Y fue que entre fiestas y finados recogía todos los años más de 200 carneros, 600 gallinas y pollos, de tres a cuatro mil cuyes y de 40.000 a 50.000 huevos, cuya memoria se conserva como se escribió en los originales de los diarios; siendo de suponer que el curato no era de los más aventajados, hágase, pues, sobre este principio el cómputo de lo que recogía en plata. Y supuesto que todo sale de una gente que no tiene más patrimonio que su trabajo personal y tantas obenciones sobre sí, se habrá de concluir que solamente teniéndolos continuamente atareados a ellos y a sus familias y desposeyéndolos de lo que les había de quedar para su sustento, se pueden exigir semejantes contribuciones. 10. Todos los días de domingo, que por obligación se les ha de decir la doctrina antes de la misa, ha de llevar cada india un huevo para el cura, en cuya forma está mandado por ordenanza, o en su lugar otra cosa equivalente; pero además de esto, que es a lo que se extien-de la obligación, precisan los curas a los indios a que les lleven un haz de leña cada uno, y los cholitos y cholas, que son los indios muchachos, asistiendo a la doctrina, todas las tardes han de llevar un haz de hierba proporcionado a sus endebles fuerzas para que se mantengan con ella las cabalgaduras y demás ganado que tienen los curas. Con estos arbitrios no necesitan gastar en nada, y al paso que están mantenidos por los indios se enriquecen a sus expensas, porque todo lo que juntan lo envían a vender a las ciudades, villas y asientos inmediatos y lo convierten en dinero.
De este modo pueden levantar tanto la renta del curato que, reduciéndose su sínodo cuando más a 700 u 800 pesos, les reditúa 5.000 y 6.000 cada año, y algunos hay que exceden considerablemente a esta cantidad. 11. Todo lo antecedente es nada comparado con lo que sucede en los curatos administrados por los regulares, porque en éstos parece que subió de punto el interés para estrechar a los pobres indios, naciendo esto de que los curas, no siendo perpetuos, tiran a sacar, en el tiempo que les corresponde, todo lo que pueda dar de sí el curato, sin atender más que a quedar con caudal después de fenecido su tiempo. 12. En este particular de la mutación de los curas regulares se siguen en el Perú dos métodos: el uno se practica en la provincia de Quito, y es el de mudar los curas y proveer de nuevo, en los mismos y en otros sujetos, en cada capítulo, y el otro, que se observa en todo lo restante del Perú, es el de conservarlos todo el tiempo que ellos quisieren permanecer, a menos que, sobreviniendo algún poderoso motivo, se haga preciso quitar un sujeto y poner otro, lo cual queda a discreción de los provinciales de cada religión. En ellos no hay oposición, sino sólo la circunstancia de formarse nóminas con tres sujetos para que elija el vicepatrono, al modo que lo hace con los seculares. De cualquiera de los dos modos, siempre es preciso que el cura que ha de entrar, o el que ha de permanecer, contribuya al provincial lo estipulado por cada curato, pero si se presenta otro que dé más, en tal caso es menester que adelante la cantidad el que esta-ba, porque de no ser así se provee en el competidor.
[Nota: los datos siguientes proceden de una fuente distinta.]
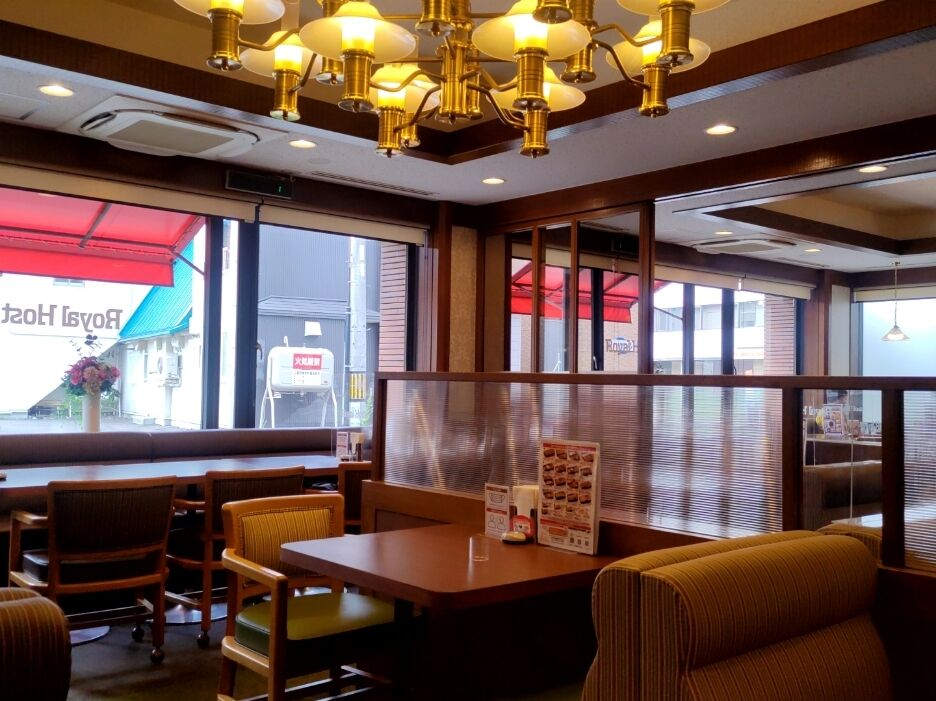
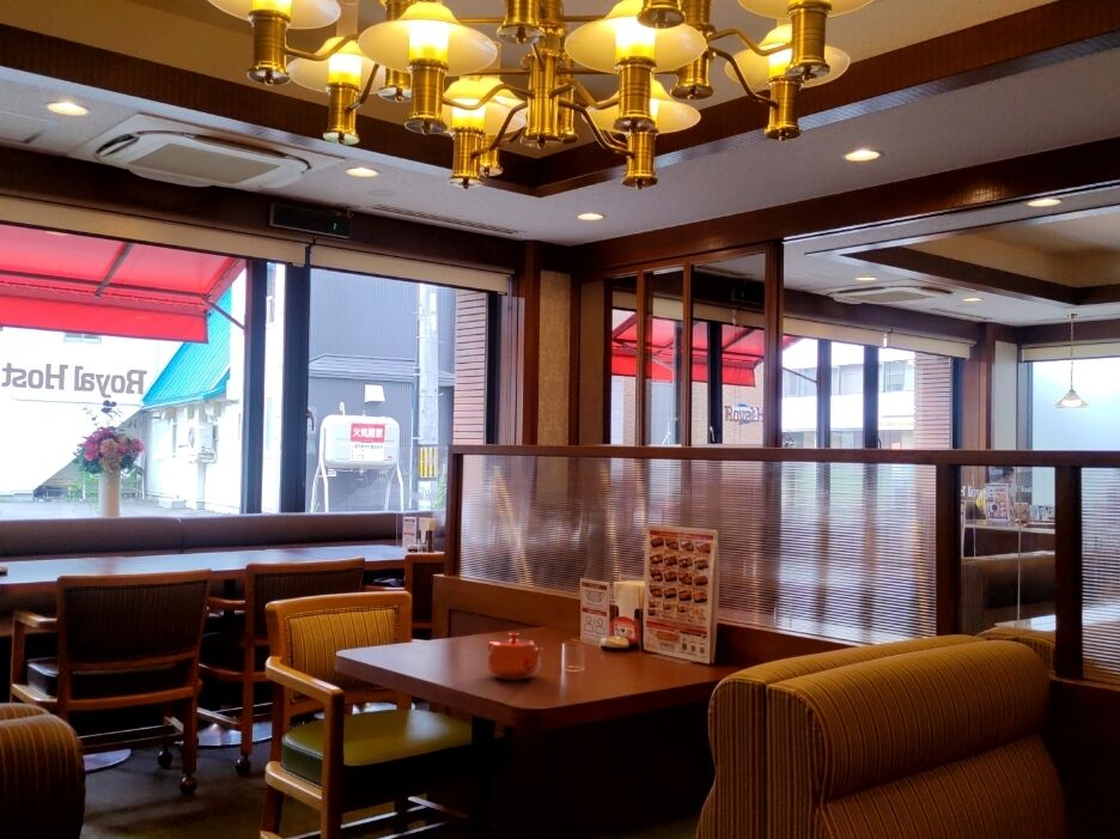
+ teapot [485,632,544,681]
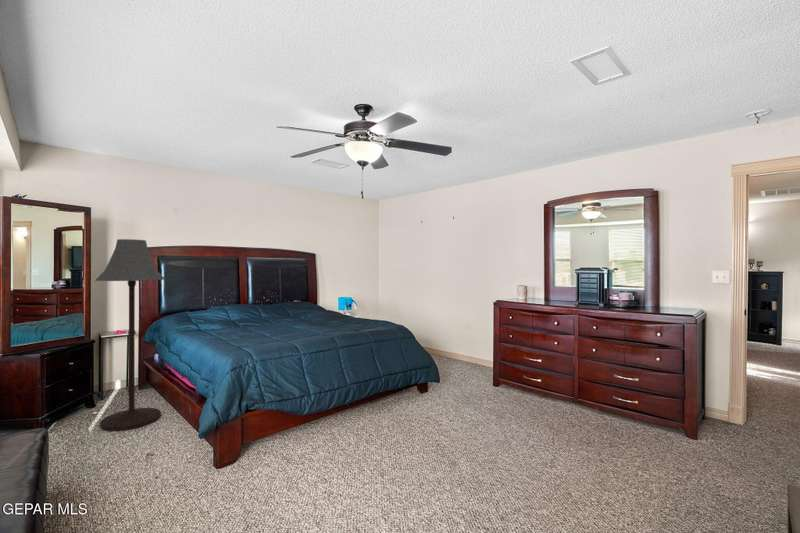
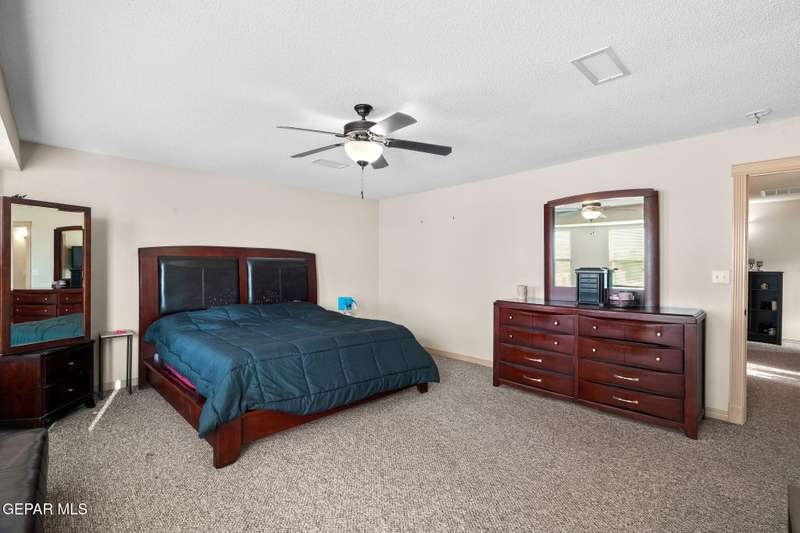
- floor lamp [94,238,166,432]
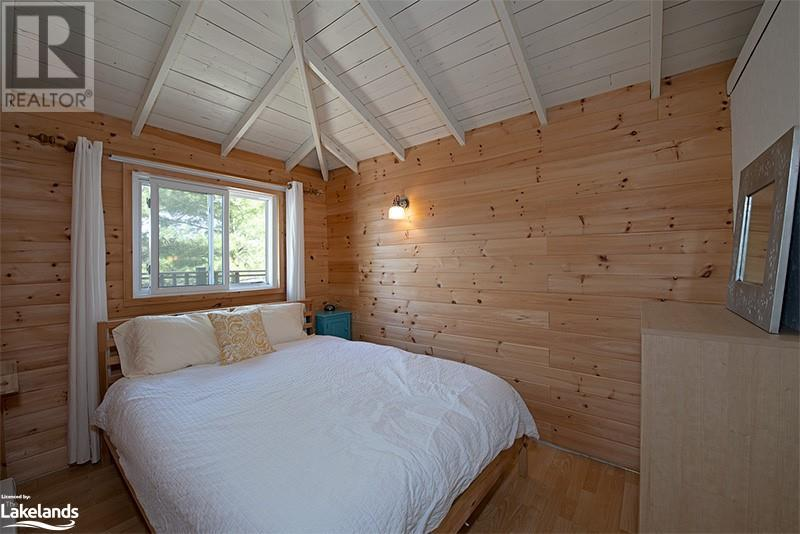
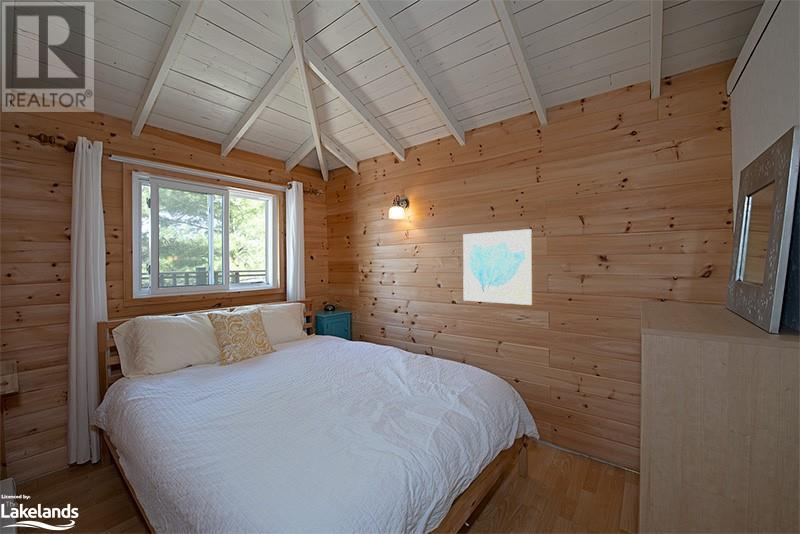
+ wall art [462,228,533,306]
Lo que se da por cada curato son sumas tan crecidas que se hacen increíbles, y así bastará decir por ahora que esto se regula por el usufructo que se puede sacar por él. Esta contribución redunda en perjuicio de los indios directamente, porque además de lo que el cura pretende sacar para sí es preciso saque la suma que ha de dar al provincial, y como esto se repite en cada capítulo, nace de aquí el que vivan con más pensión los indios pertenecientes a curas regulares que los que lo son de seculares. 13. Los medios que buscan aquellos para enriquecerse, y que se van a referir, podrán excandecer los oídos y hacer titubear el concepto negándoles la credulidad, por lo que nos es preciso advertir que en lo que se dijere no se añade nada ni se pondera, y que lo que hu-biéramos visto se notará, como asimismo lo que supiéramos de informes, pues estamos persuadidos a que, habiéndosenos dispensado el honor y confianza de que se hagan estas relaciones privadas del estado de aquellos reinos para la mejor inteligencia de los ministros, ni nos fuera lícito ni justo omitir en ningún asunto. 14. Ellos los curas regulares hacen la siembra, deshierban y cosechan sin más costa en ello que mandarlo, pues los días de precepto se trabaja en su chácara, y para ello ha de asistir el un indio con los bueyes, y el que no, con su persona. Así, los días que Dios manda que se dediquen enteramente para su culto y adoración, y para que descansen todos del trabajo de la semana, dispensa el cura este precepto tan recomendable, porque es en beneficio suyo o en utilidad de una manceba.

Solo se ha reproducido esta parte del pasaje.